Embajadora
Cada uno de nosotros somos un teatro donde sucede esa rareza que llamamos “yo”
Cuando digo que “yo” es un pronombre personal, quiero decir que va en el lugar de mí porque yo no puedo ir directamente a ningún sitio: acude en mi nombre una representación verbal. De ahí que diga “yo sufro”. Si fuera el Papa, diría “Juanjo sufre”, pero incluso “Juanjo” sería una representación de mí. Sólo puedo presentarme representándome, lo que algunos miércoles resulta un poco enloquecedor. El mundo está lleno de yoes y de túes, aunque, en rigor, el plural de yo no es yoes, sino nosotros, y el de tú no es túes, sino vosotros. Otro asunto curioso es que yo y tú carecen de género, al contrario que el pronombre personal de tercera persona (él, ella).
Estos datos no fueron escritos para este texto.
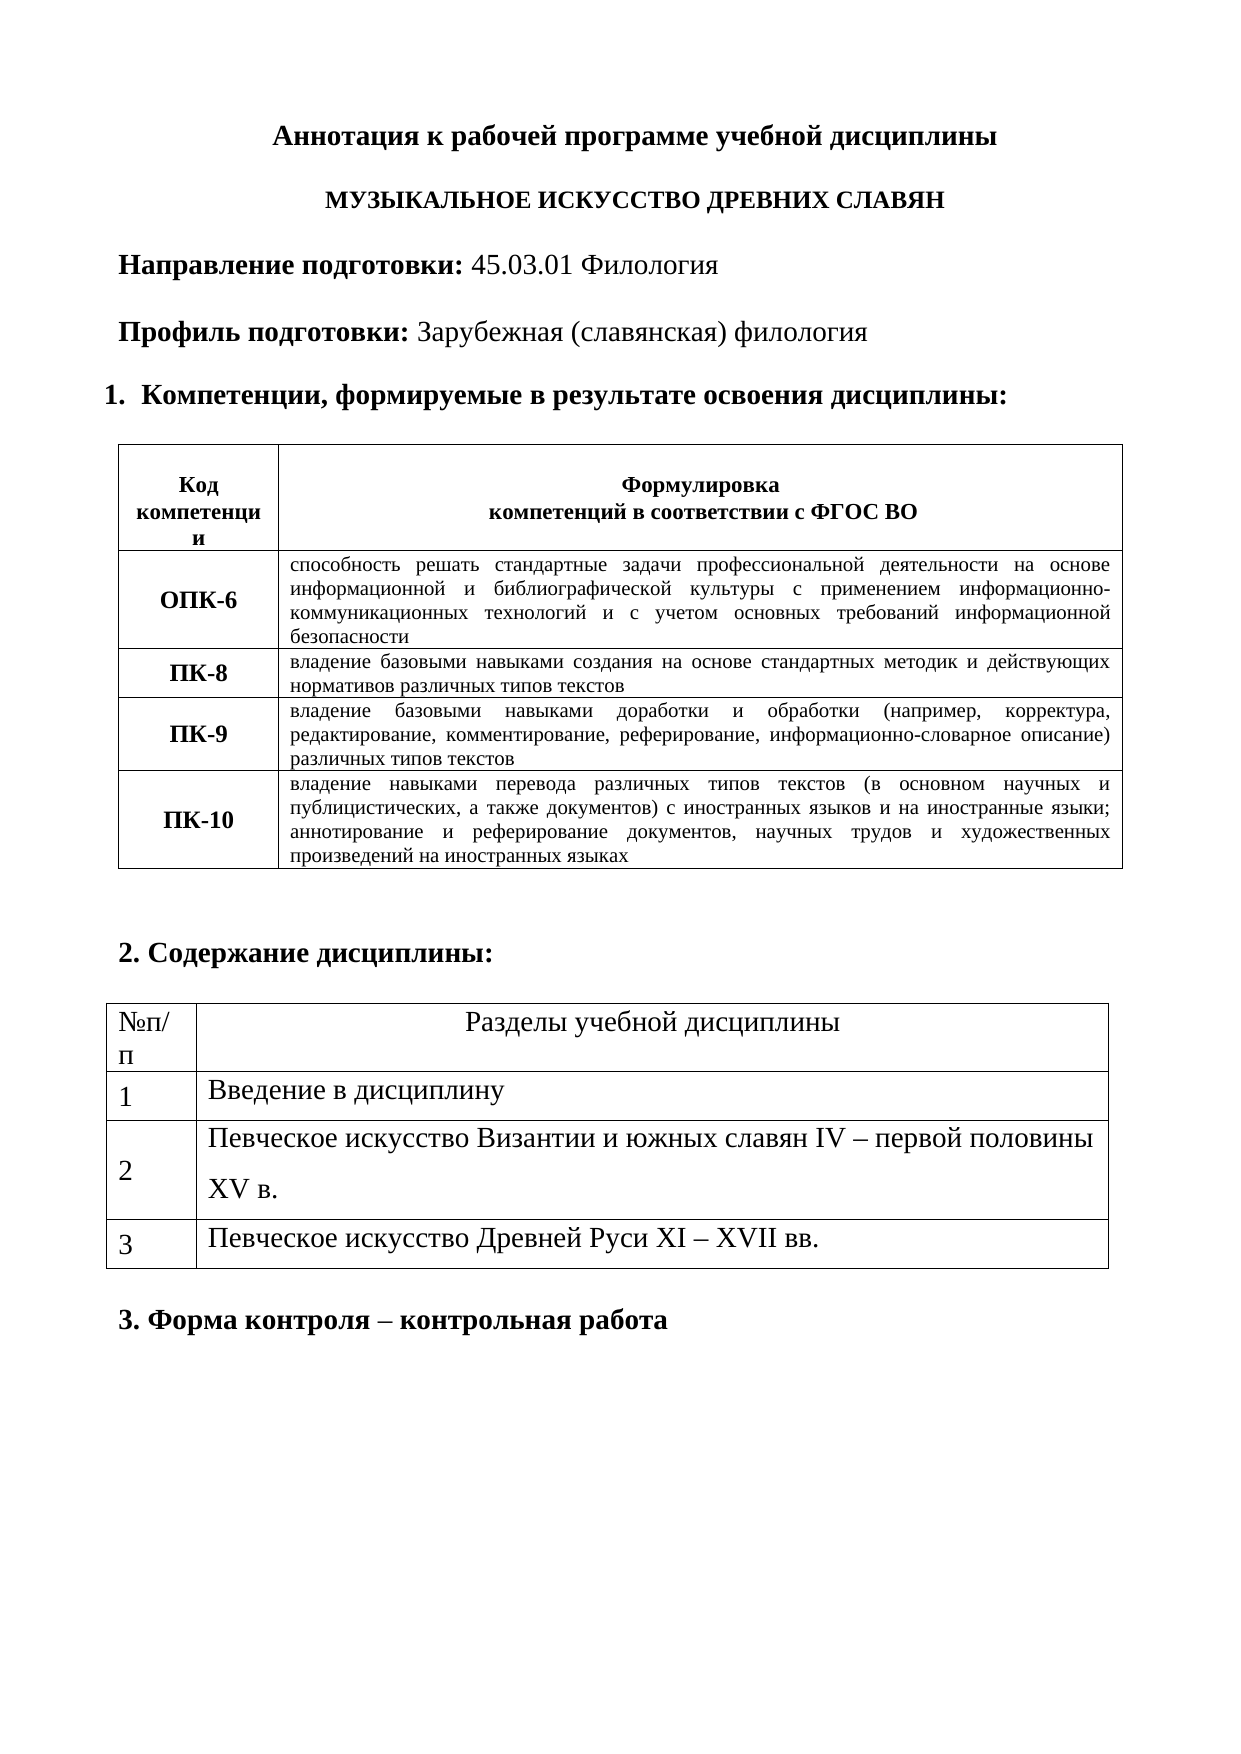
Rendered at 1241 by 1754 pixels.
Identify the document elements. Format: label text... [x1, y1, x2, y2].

text 3. Форма контроля – контрольная работа [118, 1302, 1152, 1336]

El “yo” y el “tú” sirven para el hombre o para la mujer, indistintamente. Por cierto, que, en el formulario de entrada a Bruselas, adonde viajé hace poco, en el apartado del sexo daban a elegir entre las siguientes posibilidades: “Varón, hembra, otros”. Ignoro desde cuándo se incluye el “otros”, pero me pareció un reconocimiento estatal a la otredad. La concepción binaria del mundo se ha hecho añicos. Todo está atomizado. Tal Big Bang no ha alumbrado sin embargo pronombres personales nuevos. Mantengo que entre el “yo” y el “tú”, como entre el “nosotros” y el “vosotros” debería haber un pronombre intermedio, pues “yo” no puedo entenderme contigo sin convertirme un poco en “tú” ni “tú” conmigo sin convertirte un poco en “yo”. Por eso quizá vivimos tan distantes. Hay un profundo abismo entre el “nosotros” y el “vosotros”.
Le vendrían bien unos gramos de otredad al “yo”. Je suis un autre, decía Rimbaud queriendo tal vez significar que él sólo era el escenario del yo. Cada uno de nosotros somos un teatro donde sucede esa rareza que llamamos “yo” y que es una pequeña embajadora gramatical de este conjunto de pasiones y de vísceras, rodeado de piel, al que llamamos cuerpo.